§ **Record excerpts**
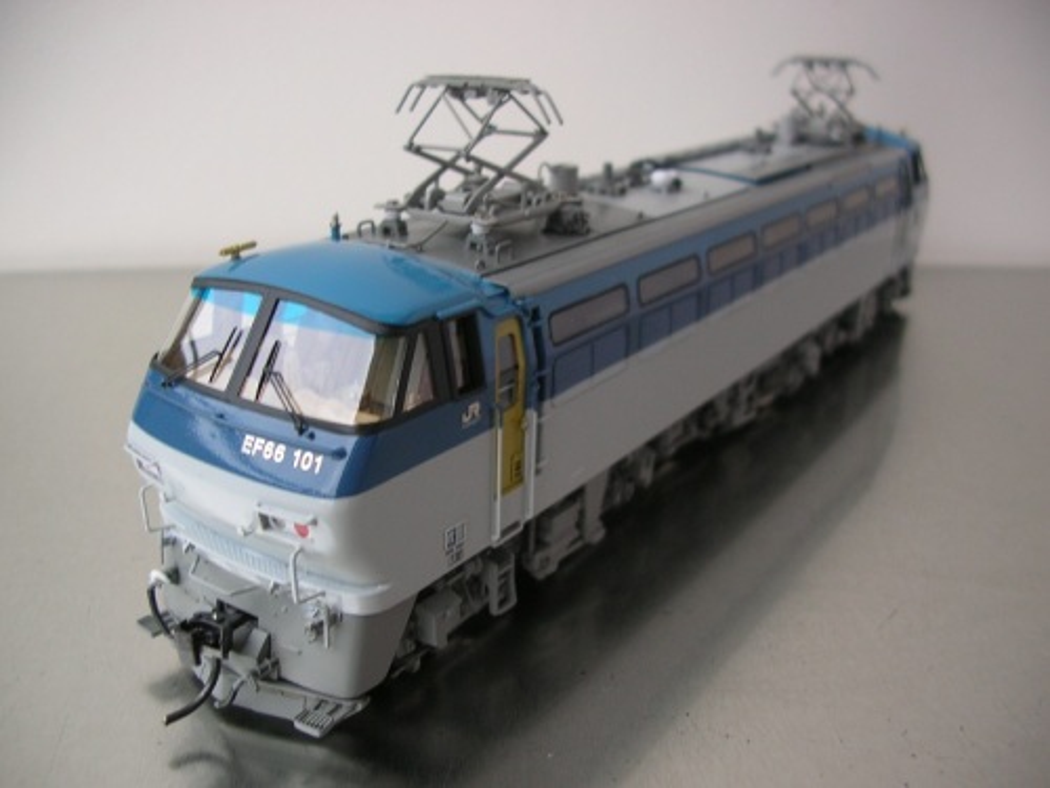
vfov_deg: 40.7
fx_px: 1062
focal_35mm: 35
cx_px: 525
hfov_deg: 52.6
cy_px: 394
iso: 50
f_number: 2.8
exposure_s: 1/35.5
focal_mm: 5.8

§ **Task instructions**
Set down the material above word for word and skip its pictures.

§ **Output below**
vfov_deg: 40.7
fx_px: 1062
focal_35mm: 35
cx_px: 525
hfov_deg: 52.6
cy_px: 394
iso: 50
f_number: 2.8
exposure_s: 1/35.5
focal_mm: 5.8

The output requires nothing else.